Invité de l’Association des Amis francophones de l’Université de Tel-Aviv, le Dr. Denis Charbit a proposé jeudi 23 novembre à ses membres une initiation à travers les méandres du système et des familles politiques en Israël, depuis leurs origines dans les années 20 jusqu’à nos jours.
Par le Dr. Denis Charbit, Maître de conférence au département de sociologie, sciences politiques et communication à l’Université Ouverte, auteur de nombreux ouvrages, dont Qu’est-ce que le sionisme? ( 2007), Israël et ses paradoxes (2015), et Dialogues israélo-palestiniens, à paraitre à l’occasion de l’année croisée France/Israël en 2018.
« Chaque démocratie possède un caractère spécifique dû à son histoire et au contexte dans lequel elle se développe », explique le Dr. Charbit, qui signale qu’on a pu classer Israël parmi « les démocraties qui auraient pu ne pas être ». En effet, entouré de cinq pays arabes qui tentèrent de l’envahir dès sa naissance, dans un état de guerre permanent depuis sa création, ayant connu un afflux d’un million de nouveaux immigrants qui firent alors doubler sa population en quatre ans et poussé par la nécessité d’établir une armée pour se défendre, l’Etat d’Israël aurait pu évoluer bien différemment. Ce d’autant plus, continue le chercheur, que la plupart de ses fondateurs, qu’ils soient venus de la Russie tsariste, de la Pologne antisémite ou des pays arabes n’ont jamais connu la démocratie dans leurs pays d’origine.
Comment des personnes qui ne savaient pas ce que c’était que la démocratie l’ont choisie
Comment s’explique donc ce « miracle » qui a fait que « des personnes qui ne savaient pas ce que c’était que la démocratie » en ont sans hésiter fait le choix et, malgré les conditions rappelées ci-dessus, n’ont jamais cédé à la tentation de « l’homme fort » ?
Le Dr.
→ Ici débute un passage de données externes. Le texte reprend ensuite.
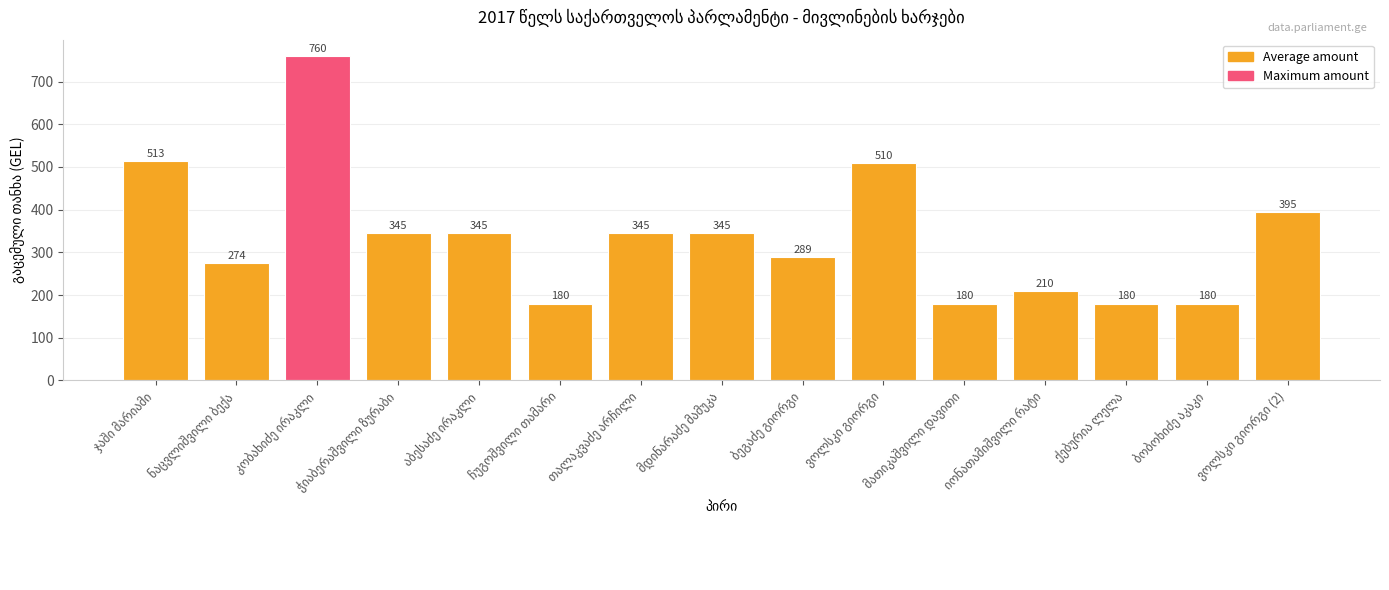

What is the smallest value displayed?

180.0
Charbit l’explique par différentes raisons. La première, mais qui aurait pu ne pas être suffisante, est tout d’abord qu’il s’agissait d’une exigence de l’ONU pour la création de l’Etat. La deuxième est due à la nature de l’ancêtre de l’Etat d’Israël, le mouvement sioniste qui s’est dès ses débuts organisé de la manière la plus démocratique possible, y compris la participation des femmes. Puis vient le fait que, lors de sa création en 1948, le jeune Etat a déjà derrière lui un demi-siècle d’organisation politique.
En effet toutes les familles politiques actuelles du pays trouvent leur origine dans l’ancien ‘Yichouv’ formé par les immigrants juifs depuis le début du 20e siècle : l’actuel Parti travailliste est l’héritier du Mapaï, le Likoud celui du parti Herout, le courant national religieux celui du Mafdal et du parti Mizrahi, les partis du centre viennent des Sionistes généraux, le parti ultra-orthodoxe a été créé en 1912; et même le Parti communiste de Palestine, ancêtre de l’actuel Parti communiste d’Israël, qui attire aujourd’hui essentiellement un électorat arabe, est né en 1920.
Enfin, et cette raison semble fondamentale pour le chercheur, Ben Gourion, premier Premier Ministre d’Israël, bien qu’originaire de Russie, choisit l’option occidentale, celle du judaïsme américain, la démocratie étant le seul régime compatible avec ce choix. C’est donc le lien avec la Diaspora et le judaïsme américain qui apparait, pour le Dr. Charbit, comme le mobile central du choix de la démocratie par le jeune Etat juif.